Objetivo del ejercicio => Devuelve sin ningún cambio las líneas de texto de todo el material y deja fuera la imagen.

Datos de origen:
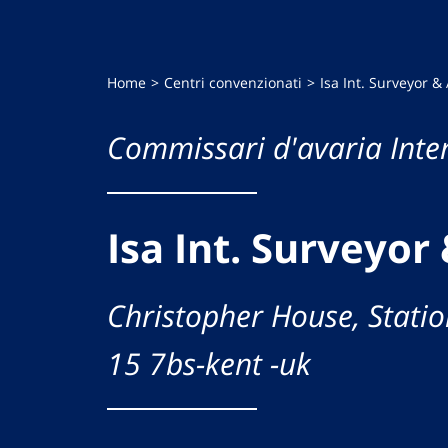
Home
Centri convenzionati
Isa Int. Surveyor &
Commissari d'avaria Inte
Isa Int. Surveyor
Christopher House, Stati
15 7bs-kent -uk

Respuesta al ejercicio =>
Home
Centri convenzionati
Isa Int. Surveyor &
Commissari d'avaria Inte
Isa Int. Surveyor
Christopher House, Stati
15 7bs-kent -uk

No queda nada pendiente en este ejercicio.